A deeply engaging, charming and thoroughly unsentimental book about farming cattle. Rosumund Young and her family run Kite’s Nest Farm on the edge of the Cotswolds escarpment. It is a commercial enterprise, the animals on the farm are raised for food. The farm is managed using a very simple idea, that animals are sentient beings who flourish in freedom and proper attention. Animals raised like this produce better tasting beef or pork or chicken which is economically sustainable and rewarding. Based on her close up experience of rearing farm animals Rosamund Young takes aim at factory farming of animals on ethical and economic grounds and makes a very persuasive case.
Her main focus is on cows, pretty much the archetypal dumb beast, standing chewing a cud in a field, they are the picture of vacancy on legs. Without sufficient variety to stimulate them any sentient creature will be reduce to the minimum required to cope with very limited circumstances. They will shrink to fit, given access to water, shelter and food the same creature will expand to fit the circumstances. Rosamund Young writes form her observations of how widely cows will expand to fill the available space, respond to trust and careful attention.
Cows are herd animals, they communicate strongly with each other and anyone who interacts with them if they are willing to be communicated with. Anthropomorphism generally gets a bad name as a sentimental ruse to try and communicate with animals, bridging the gap by ascribing human attributes to animals. As anyone who has had prolonged contact with an animal,domestic or farm, will know that animals have individual characters, preferences and vividly expressed and felt emotions. This is not imposing a human facade on an animal, it is the exact opposite, it is observing them on their own terms. This is what Rosamund Young does and she writes about these observations with sparking wit and a deep appreciation for the animals.

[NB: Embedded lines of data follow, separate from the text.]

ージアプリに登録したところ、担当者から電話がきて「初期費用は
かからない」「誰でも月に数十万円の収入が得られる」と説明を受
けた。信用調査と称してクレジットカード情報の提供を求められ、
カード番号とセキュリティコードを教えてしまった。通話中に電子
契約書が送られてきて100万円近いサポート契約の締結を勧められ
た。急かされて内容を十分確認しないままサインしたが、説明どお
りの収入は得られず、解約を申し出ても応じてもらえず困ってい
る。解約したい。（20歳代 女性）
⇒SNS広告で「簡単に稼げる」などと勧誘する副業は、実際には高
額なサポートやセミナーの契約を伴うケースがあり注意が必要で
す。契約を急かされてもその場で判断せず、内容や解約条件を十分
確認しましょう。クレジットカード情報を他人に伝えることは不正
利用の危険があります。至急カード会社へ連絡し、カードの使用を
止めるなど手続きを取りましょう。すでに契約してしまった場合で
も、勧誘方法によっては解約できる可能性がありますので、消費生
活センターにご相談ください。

She writes about the ways they respond to living, interacting with their own and with humans. The cows are named individuals because they are clearly individuals and it would be wildly insulting to treat them as anything else. The writing is never twee or cute, the fact that the background is commercial farming makes a considerable difference. There are no gentlewoman farming rearing pets in the guise of farming. This is straightforward observation based on close and continuous contact driven by the desire to produce better beef as cost effectively as possible.
Rosamund Young points out that they made a deliberate choice to stop being a dairy farm and concentrate on beef and this is fundamental to how the cows are managed. If the product is not milk it gives the cattle a very different life path and avoids operational and commercial problems that dairy production bring with it. The fact that these problems provide a very convenient cover for the agriculture industry to not directly engage with the concerns and ideas that are raised in the book is illustrated by a simple thought experiment. When reading the book replace the word cows with the word staff, the effect for anyone who has ever read anything about employee engagement is depressing. Units of farm production or units of headcount the view from the governing spredsheet is the same, cattle farm or cube farm it makes no difference.
The Secret Life of Cows is a pleasure to read, Rosanund has a great series of stories to tell and tells them wonderfully well.